Address missing values by dropping incomplete data points or using statistical imputation techniques to replace them. Custom strategies may involve converting missing values into binary or categorical variables to facilitate further analysis.
Step-4 Building Models and Analyzing the Data
Engagement in the modeling process begins after data preparation, focusing on deriving insights through statistical and machine learning techniques.
Start modeling with straightforward methods like linear regression, especially when predicting continuous outcomes such as delivery timelines or volume of deliveries.
Initially incorporate just one independent variable, gradually introducing others to enhance the model's predictive power as necessary.
Consider advanced modeling techniques when required, including the use of quadratic terms to account for non-linear relationships and interaction terms to capture multi-variable influences.
Transition to logistic regression when your outcomes are categorical, such as binary classifications (e.g., successful delivery vs. failed delivery).
Interpreting Your Results
Effective interpretation of model results is critical for deriving actionable business insights.
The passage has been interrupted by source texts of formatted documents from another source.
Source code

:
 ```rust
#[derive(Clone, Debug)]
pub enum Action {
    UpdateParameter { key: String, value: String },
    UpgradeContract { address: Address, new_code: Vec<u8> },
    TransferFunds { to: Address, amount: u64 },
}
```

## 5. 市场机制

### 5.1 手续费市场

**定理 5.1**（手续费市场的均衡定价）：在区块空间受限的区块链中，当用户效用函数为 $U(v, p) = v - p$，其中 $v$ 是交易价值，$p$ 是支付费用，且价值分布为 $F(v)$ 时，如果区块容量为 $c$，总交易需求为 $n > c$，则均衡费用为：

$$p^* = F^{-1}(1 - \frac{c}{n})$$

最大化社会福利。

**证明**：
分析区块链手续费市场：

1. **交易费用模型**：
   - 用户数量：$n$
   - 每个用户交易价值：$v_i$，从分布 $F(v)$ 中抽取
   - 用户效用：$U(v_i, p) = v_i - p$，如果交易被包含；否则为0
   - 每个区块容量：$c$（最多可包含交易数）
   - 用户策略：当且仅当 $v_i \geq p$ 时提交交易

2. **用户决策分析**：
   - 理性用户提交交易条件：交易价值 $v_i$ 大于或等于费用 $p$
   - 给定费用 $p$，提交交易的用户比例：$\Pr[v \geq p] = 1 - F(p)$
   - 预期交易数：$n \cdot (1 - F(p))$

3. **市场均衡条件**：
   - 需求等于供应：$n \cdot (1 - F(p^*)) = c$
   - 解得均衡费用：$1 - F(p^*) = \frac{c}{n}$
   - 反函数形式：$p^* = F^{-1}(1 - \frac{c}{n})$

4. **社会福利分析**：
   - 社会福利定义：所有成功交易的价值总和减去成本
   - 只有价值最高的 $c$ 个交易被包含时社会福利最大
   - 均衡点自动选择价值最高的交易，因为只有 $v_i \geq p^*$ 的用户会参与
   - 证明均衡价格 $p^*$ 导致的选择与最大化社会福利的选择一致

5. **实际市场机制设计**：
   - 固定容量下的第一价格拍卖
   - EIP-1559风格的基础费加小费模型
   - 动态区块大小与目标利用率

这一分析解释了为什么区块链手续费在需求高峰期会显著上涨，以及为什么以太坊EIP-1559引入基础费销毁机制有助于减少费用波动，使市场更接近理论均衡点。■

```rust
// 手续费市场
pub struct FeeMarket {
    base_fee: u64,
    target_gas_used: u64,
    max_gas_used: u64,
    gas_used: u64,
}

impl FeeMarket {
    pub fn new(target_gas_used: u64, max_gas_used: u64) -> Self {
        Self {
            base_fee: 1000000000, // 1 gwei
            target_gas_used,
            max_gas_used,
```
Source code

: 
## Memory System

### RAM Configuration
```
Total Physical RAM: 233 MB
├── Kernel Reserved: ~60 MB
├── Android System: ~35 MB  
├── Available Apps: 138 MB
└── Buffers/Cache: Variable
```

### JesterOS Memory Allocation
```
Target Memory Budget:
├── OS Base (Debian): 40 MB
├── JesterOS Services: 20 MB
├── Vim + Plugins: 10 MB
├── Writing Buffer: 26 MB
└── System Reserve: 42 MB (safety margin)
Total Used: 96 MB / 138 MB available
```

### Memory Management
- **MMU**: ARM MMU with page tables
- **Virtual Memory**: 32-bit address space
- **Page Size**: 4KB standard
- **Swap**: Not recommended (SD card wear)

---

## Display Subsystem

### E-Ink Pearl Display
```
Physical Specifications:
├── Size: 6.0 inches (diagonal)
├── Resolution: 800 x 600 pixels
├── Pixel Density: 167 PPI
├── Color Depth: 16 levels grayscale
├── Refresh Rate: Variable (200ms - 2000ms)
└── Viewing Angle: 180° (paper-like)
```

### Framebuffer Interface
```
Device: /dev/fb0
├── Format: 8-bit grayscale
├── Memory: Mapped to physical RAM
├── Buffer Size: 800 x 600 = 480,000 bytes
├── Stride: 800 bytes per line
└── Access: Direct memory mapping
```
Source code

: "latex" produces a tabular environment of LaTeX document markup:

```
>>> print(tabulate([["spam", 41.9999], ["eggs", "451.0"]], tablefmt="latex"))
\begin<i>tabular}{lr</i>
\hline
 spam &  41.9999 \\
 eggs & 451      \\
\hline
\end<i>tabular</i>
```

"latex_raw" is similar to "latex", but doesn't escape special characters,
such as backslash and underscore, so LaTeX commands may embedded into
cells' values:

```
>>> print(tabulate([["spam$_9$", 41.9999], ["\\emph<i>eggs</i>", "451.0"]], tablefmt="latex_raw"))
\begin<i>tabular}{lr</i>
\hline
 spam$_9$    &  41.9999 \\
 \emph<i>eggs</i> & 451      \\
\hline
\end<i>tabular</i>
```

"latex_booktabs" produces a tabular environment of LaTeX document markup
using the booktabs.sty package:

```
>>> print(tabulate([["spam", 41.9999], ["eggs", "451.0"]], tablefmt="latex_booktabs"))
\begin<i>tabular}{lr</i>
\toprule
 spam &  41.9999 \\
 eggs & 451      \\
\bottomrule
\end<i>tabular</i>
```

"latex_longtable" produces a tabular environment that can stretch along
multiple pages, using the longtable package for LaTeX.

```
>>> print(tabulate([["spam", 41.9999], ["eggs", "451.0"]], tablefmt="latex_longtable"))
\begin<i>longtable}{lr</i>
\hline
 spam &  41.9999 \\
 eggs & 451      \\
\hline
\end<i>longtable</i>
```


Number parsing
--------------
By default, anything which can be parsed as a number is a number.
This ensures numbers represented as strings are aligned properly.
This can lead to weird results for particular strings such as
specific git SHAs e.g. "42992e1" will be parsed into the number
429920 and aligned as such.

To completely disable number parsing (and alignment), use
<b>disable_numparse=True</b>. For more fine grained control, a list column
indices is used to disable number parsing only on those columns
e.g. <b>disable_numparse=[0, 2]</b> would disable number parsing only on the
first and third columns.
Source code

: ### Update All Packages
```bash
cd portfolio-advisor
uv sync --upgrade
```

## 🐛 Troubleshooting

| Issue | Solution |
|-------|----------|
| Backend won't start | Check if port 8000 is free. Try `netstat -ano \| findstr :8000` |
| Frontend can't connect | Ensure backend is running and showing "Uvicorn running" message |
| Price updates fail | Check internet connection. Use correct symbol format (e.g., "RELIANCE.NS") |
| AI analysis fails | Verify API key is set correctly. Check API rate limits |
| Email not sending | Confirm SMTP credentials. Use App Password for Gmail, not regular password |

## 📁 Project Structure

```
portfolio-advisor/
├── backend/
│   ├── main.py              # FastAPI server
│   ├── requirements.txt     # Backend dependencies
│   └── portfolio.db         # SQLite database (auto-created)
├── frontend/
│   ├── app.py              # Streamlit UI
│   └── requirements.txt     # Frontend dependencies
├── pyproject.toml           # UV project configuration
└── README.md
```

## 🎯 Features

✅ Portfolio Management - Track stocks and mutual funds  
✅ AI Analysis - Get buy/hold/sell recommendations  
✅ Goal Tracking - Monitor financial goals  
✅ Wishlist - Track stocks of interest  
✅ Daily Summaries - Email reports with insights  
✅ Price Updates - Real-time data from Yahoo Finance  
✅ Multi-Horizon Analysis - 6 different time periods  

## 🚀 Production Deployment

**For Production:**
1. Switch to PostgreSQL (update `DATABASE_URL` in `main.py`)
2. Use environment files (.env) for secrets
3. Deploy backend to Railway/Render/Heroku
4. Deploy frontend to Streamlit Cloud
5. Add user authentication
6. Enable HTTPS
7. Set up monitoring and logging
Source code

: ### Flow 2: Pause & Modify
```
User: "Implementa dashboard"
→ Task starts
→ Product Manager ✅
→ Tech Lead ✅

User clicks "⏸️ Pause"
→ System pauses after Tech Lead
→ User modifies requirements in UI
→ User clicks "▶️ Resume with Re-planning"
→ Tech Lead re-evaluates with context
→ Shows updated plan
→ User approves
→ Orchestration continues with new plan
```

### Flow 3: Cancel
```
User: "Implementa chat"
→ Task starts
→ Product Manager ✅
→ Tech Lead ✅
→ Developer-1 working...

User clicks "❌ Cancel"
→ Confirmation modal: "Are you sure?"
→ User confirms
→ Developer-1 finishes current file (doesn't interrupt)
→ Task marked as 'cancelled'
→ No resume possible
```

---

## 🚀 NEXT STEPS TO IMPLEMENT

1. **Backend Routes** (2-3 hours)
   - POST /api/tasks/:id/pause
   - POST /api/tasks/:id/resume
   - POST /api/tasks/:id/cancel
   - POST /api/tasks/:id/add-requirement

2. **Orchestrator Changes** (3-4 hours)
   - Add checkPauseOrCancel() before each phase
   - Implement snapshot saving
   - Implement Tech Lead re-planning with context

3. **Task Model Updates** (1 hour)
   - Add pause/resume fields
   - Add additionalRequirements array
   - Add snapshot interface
Pay attention to significance levels denoted by p-values and the strength of the model as represented by R^2.
Understand how to interpret coefficients in the context of multiple variables, including the nuances involved with quadratic and interaction terms.
Address the bias versus variance trade-off, which is fundamental to model performance. It involves finding the right balance between model complexity and accuracy to prevent overfitting or underfitting the data.
Step-5 Thinking About Causality
Understanding causality is crucial for making informed business decisions.
Recognize that correlation signifies an association, while causality indicates that a change in variable X directly influences Y.
Be aware of the endogeneity problem, which arises when mutual influences exist between X and Y or when latent factors affect both.
How to handle endogeneity?
The ideal approach is implementing Randomized Controlled Trials (RCTs), where participants are randomly assigned to treatment or control groups to effectively isolate the impact of interventions.
A more practical solution is to use natural experiments or quasi-experimental designs that leverage existing variations in data without randomization.
Use matching techniques to identify similar entities, like deliveries or customer profiles, to establish clearer causal relationships and control variables to account for potential confounders.
The Intuitions
What next?
Continue your learning journey through resources such as:
MIT OpenCourseWare
Stanford courses
Online education platforms including Coursera and edX for a broader understanding of advanced analytics and data management topics.
Living with GenAI
As you engage with AI models like ChatGPT, keep in mind:
Do not fully rely on ChatGPT as a sole information source, given its propensity for errors and inaccuracies.
Utilize AI to enhance your analytical processes by outlining approaches and leveraging its coding capabilities in languages like Python. Verify results manually to maintain accuracy and reliability.
Structured language and clear prompts are essential for effective interactions with AI tools to ensure relevant outputs that align with your analytical needs.
Feel grateful for the learning experiences and mentorship throughout the semester. Please submit your feedback on this course and best of luck in all your future endeavors!